The Spurs improved their Western Conference-best record to 14-2 Wednesday night, cruising to a 109-91 victory over the Orlando Magic without starting point guard Parker, who was out with an ankle injury.
As usual, San Antonio gave a clinic on balance and depth while playing fundamentally sound basketball, getting 52 of their points from reserves.
"We count on our bench," said San Antonio center Tim Duncan, who scored 19 points to share the scoring lead with reserve forward Marco Belinelli. "We have a bench that can change the pace of the game and bring energy."
It was Duncan who almost single-handedly brought energy to his team in the first half -- pouring in 17 points while grabbing seven of his nine rebounds. With the game in hand, Duncan didn't play much of the fourth quarter.
The Magic played the Spurs tight until early in the second quarter, when they trailed 41-40. But then San Antonio scored 17 consecutive points to take control.

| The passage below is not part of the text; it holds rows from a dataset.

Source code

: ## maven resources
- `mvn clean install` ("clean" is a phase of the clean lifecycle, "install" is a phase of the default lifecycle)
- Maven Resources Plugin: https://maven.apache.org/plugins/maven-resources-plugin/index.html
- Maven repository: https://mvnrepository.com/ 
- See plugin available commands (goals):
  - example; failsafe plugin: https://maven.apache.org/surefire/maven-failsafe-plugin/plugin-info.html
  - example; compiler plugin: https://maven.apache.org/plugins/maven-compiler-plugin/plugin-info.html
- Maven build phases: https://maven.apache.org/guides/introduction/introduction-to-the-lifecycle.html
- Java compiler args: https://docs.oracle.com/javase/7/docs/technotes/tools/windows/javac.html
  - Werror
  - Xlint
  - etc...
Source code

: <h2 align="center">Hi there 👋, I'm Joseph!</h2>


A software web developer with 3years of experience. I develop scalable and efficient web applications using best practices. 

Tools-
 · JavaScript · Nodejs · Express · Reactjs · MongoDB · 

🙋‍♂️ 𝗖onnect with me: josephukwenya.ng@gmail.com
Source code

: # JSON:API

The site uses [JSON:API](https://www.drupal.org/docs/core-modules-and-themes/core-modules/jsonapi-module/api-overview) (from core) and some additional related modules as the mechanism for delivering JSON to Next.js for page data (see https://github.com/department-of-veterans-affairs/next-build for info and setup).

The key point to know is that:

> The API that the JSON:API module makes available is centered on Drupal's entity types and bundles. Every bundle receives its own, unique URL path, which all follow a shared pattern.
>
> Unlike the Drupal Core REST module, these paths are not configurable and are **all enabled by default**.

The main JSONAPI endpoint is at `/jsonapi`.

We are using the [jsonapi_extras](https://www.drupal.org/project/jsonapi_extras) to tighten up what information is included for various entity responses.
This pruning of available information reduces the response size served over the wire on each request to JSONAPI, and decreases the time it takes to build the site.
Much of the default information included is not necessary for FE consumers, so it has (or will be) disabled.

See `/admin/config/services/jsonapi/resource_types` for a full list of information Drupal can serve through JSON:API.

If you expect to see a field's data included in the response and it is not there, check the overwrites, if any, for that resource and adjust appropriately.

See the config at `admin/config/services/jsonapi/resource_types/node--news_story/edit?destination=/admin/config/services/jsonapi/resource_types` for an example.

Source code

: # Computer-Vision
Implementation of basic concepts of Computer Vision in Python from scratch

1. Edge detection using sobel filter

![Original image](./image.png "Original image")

Both teams were playing without starting guards: Parker, who had a sprained ankle, and Orlando's Jameer Nelson, who was nursing a sprained foot. Both were injured in games Wednesday night.
Not that losing Parker seemed to hamper the Spurs.
"That's the way we are made," the Spurs' Manu Ginobili said. "We don't depend on absolutely one player. If we were going to miss Tony for 20 games, that's another thing. But we can replace anybody for one or two games. We are deep. That's one of the strengths of this team."
The Magic, meanwhile, are a young team still struggling for NBA respect after coming off the worst record in the NBA last season, when they were 20-62. They were led by one of their promising young players, Arron Afflalo, who scored 17 points.
The Spurs, winners of four NBA titles with Duncan and the defending Western Conference champs, are once again a force, even if headlines and attention seem to always elude them.
"We don't care about that," Duncan said. "We're just here to win games."
Ginobili, who added 11 points off the bench, said the Spurs are a veteran team unconcerned with attention and the adulation that might come with it.
"We don't have big stars with big names or the sexiness of other teams," he said. "We're a small-market team, too. But we're not complaining. We're not a team concerned with what people say about us. Many of us have been here 10 or more years. We're used to it."
The Magic battled back slightly in the third quarter, slicing the Spurs' lead to 81-70 before San Antonio pulled away again.
The Spurs shot 55 percent and got back on track after having their 11-game winning streak snapped Wednesday by Oklahoma City. They did so by seemingly capitalizing on every Magic turnover.
"They are really good and they test your discipline and your ability to do the right thing on both ends of the floor, every possession," Magic coach Jacque Vaughn said. "That's why they are 14-2."
And it's a 14-2 record that really shouldn't surprise. Every year the Spurs quietly put together these kinds of seasons.
"You can't really think that you're going to start 14-2," Ginobili said. "But we know we have a good team. We know we're going to win 50 games. That's what happened last year, and I think we're a better team this year. The bench has been really important. If you look at our depth, you'll see a lot of players who can play."
Spurs coach Gregg Popovich said Parker's status will be a game-time decision against Houston on Saturday night.
"We'll see how he feels," he said. "His sprain wasn't severe."